The patient, with a history of multiple medical complaints, had a sudden onset of abdominal pain after his evening meal in October 2009.
He was given morphine by ambulance staff and in the emergency department of the hospital he was taken to.
Paramedics with the ambulance, which was called just before 7pm, found the man "lying in bed in obvious pain, pale, cold".
He had been nauseated, and complained of severe abdominal pain rated 10/10.
One of the surgeons - identified as Dr B - saw the patient about two hours after the pain started and diagnosed a painful hernia that needed surgery, but not as an emergency.
The surgeon admitted the patient for observation overnight, and during the night the man continued to report severe pain, requiring morphine, commissioner Anthony Hill said in a report published today.
The case was handed over to on-call surgeon, Dr C, the next morning, who agreed with Dr B's diagnosis and operated at 3.40pm, 20 hours after the pain started.
The man was found to have a small bowel volvulus - a bowel obstruction caused by abnormal twisting of a loop of small bowel - and more than 2 metres of small bowel was removed.
A nursing note at 8.45am the day of the operation had recorded: "[P]atient writhing in pain."

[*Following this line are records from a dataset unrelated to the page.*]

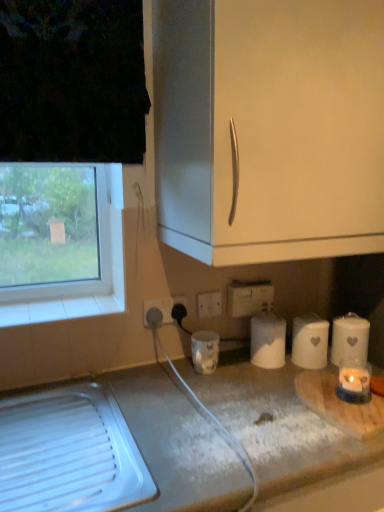
This screenshot has height=512, width=384. What are the coordinates of `vacant space situated on the left part of white ceramic candle at lower center` in the screenshot? It's located at pyautogui.click(x=172, y=371).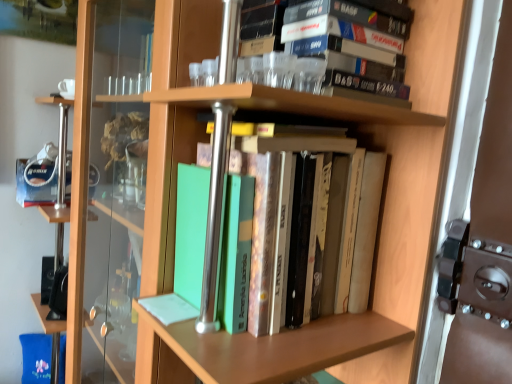
Question: Is matte black cassette tape at upper center, arranged as the second book when ordered from the bottom, facing towards green matte book at center, positioned as the 2th book in top-to-bottom order?

Choices:
 (A) no
 (B) yes

Answer: (A)

Question: From a real-world perspective, is matte black cassette tape at upper center, the 1th book positioned from the top, positioned over green matte book at center, positioned as the 2th book in top-to-bottom order, based on gravity?

Choices:
 (A) yes
 (B) no

Answer: (A)

Question: Is the depth of matte black cassette tape at upper center, arranged as the second book when ordered from the bottom, greater than that of green matte book at center, positioned as the 2th book in top-to-bottom order?

Choices:
 (A) yes
 (B) no

Answer: (A)

Question: Is matte black cassette tape at upper center, arranged as the second book when ordered from the bottom, to the right of green matte book at center, positioned as the 2th book in top-to-bottom order, from the viewer's perspective?

Choices:
 (A) yes
 (B) no

Answer: (A)

Question: Can green matte book at center, positioned as the 2th book in top-to-bottom order, be found inside matte black cassette tape at upper center, arranged as the second book when ordered from the bottom?

Choices:
 (A) yes
 (B) no

Answer: (B)

Question: Is matte black cassette tape at upper center, the 1th book positioned from the top, located outside green matte book at center, positioned as the 2th book in top-to-bottom order?

Choices:
 (A) yes
 (B) no

Answer: (A)

Question: Is the position of green matte book at center, positioned as the 2th book in top-to-bottom order, more distant than that of matte black cassette tape at upper center, arranged as the second book when ordered from the bottom?

Choices:
 (A) no
 (B) yes

Answer: (A)

Question: Can you confirm if green matte book at center, positioned as the 2th book in top-to-bottom order, is bigger than matte black cassette tape at upper center, the 1th book positioned from the top?

Choices:
 (A) no
 (B) yes

Answer: (B)

Question: Can you confirm if green matte book at center, which is the first book in bottom-to-top order, is wider than matte black cassette tape at upper center, arranged as the second book when ordered from the bottom?

Choices:
 (A) no
 (B) yes

Answer: (B)

Question: Is green matte book at center, positioned as the 2th book in top-to-bottom order, thinner than matte black cassette tape at upper center, the 1th book positioned from the top?

Choices:
 (A) yes
 (B) no

Answer: (B)

Question: From the image's perspective, is green matte book at center, positioned as the 2th book in top-to-bottom order, under matte black cassette tape at upper center, the 1th book positioned from the top?

Choices:
 (A) yes
 (B) no

Answer: (A)

Question: Is green matte book at center, which is the first book in bottom-to-top order, smaller than matte black cassette tape at upper center, the 1th book positioned from the top?

Choices:
 (A) no
 (B) yes

Answer: (A)

Question: From a real-world perspective, is green matte book at center, which is the first book in bottom-to-top order, positioned above or below matte black cassette tape at upper center, arranged as the second book when ordered from the bottom?

Choices:
 (A) above
 (B) below

Answer: (B)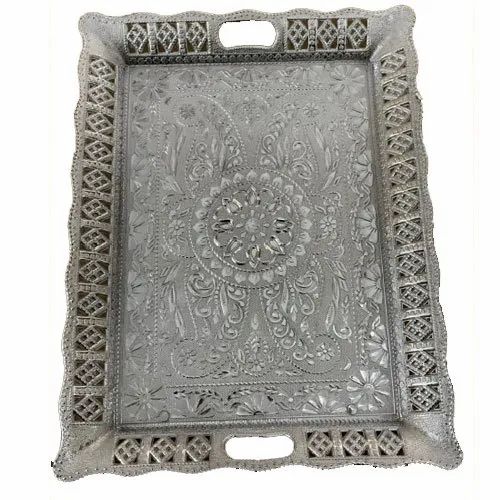
Where is `rectangle shaped tray`? rectangle shaped tray is located at coordinates (311, 120).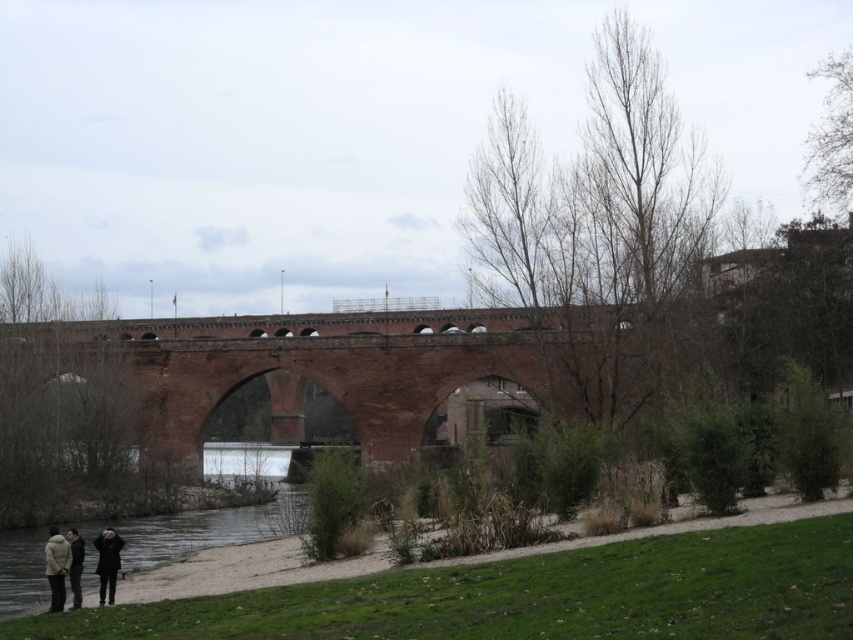
Question: Which point is closer to the camera?

Choices:
 (A) (49, 556)
 (B) (105, 552)

Answer: (A)

Question: Can you confirm if red brick bridge at center is wider than dark gray coat at lower left?

Choices:
 (A) yes
 (B) no

Answer: (A)

Question: Among these objects, which one is nearest to the camera?

Choices:
 (A) dark gray coat at lower left
 (B) dark gray sweater at lower left

Answer: (B)

Question: Is beige wool coat at lower left further to camera compared to dark gray coat at lower left?

Choices:
 (A) yes
 (B) no

Answer: (B)

Question: Which object appears closest to the camera in this image?

Choices:
 (A) beige wool coat at lower left
 (B) red brick bridge at center

Answer: (A)

Question: Does dark brown leather jacket at lower left appear over beige wool coat at lower left?

Choices:
 (A) no
 (B) yes

Answer: (B)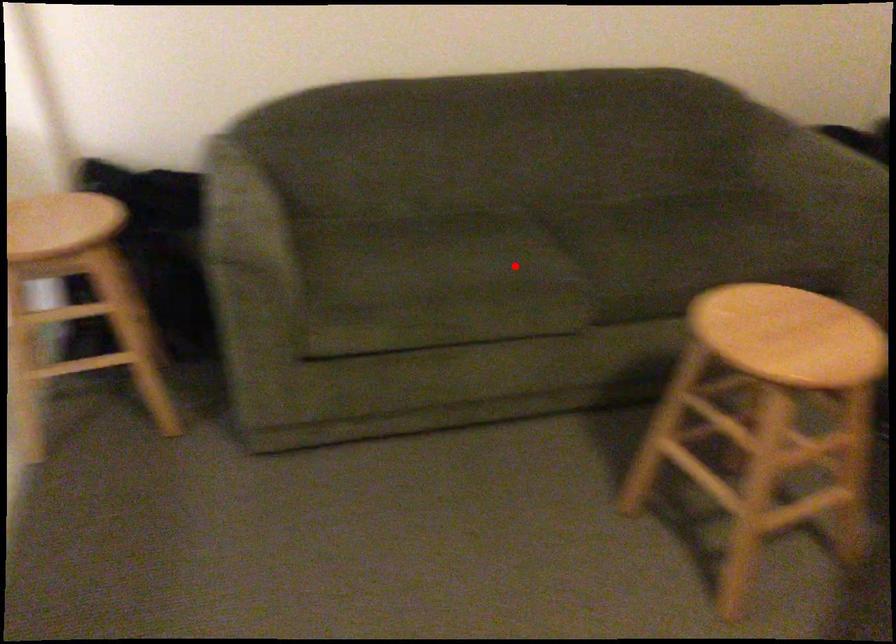
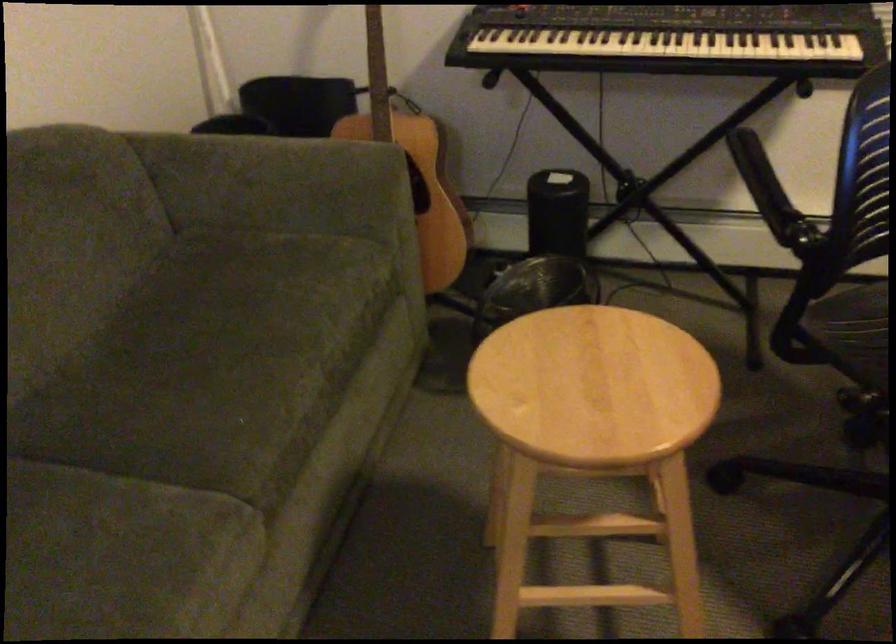
Question: I am providing you with two images of the same scene from different viewpoints. Given a red point in image1, look at the same physical point in image2. Is it:

Choices:
 (A) Closer to the viewpoint
 (B) Farther from the viewpoint

Answer: (A)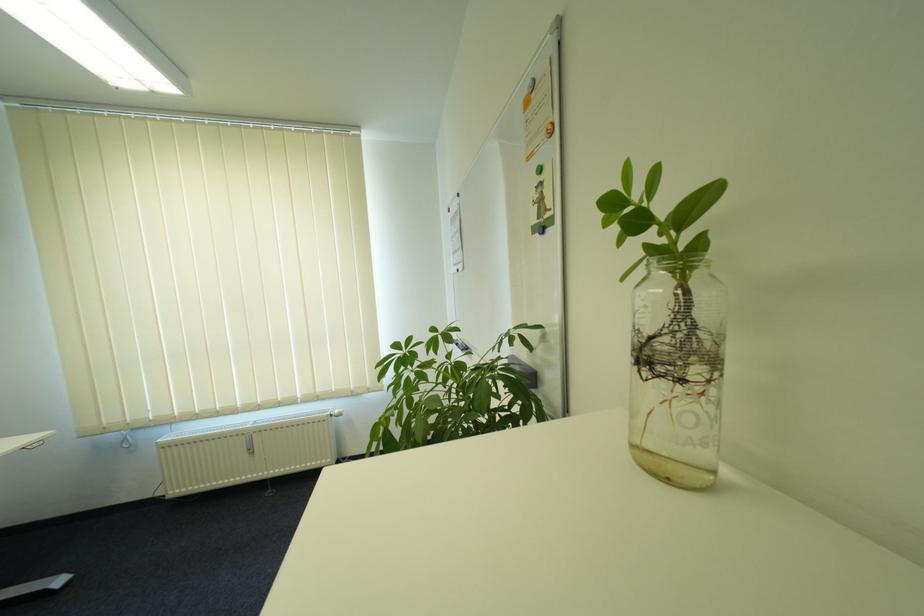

Although the volvulus may not have been expected, doctors should have recognised that the patient needed emergency surgery, Hill said.
He found both surgeons breached the Code of Health and Disability Services Consumers' Rights.
The commissioner recommended the Medical Council consider reviewing the competence of the two surgeons. He also recommended the surgeons write letters of apology to the patient's daughter. The patient had died since the incident.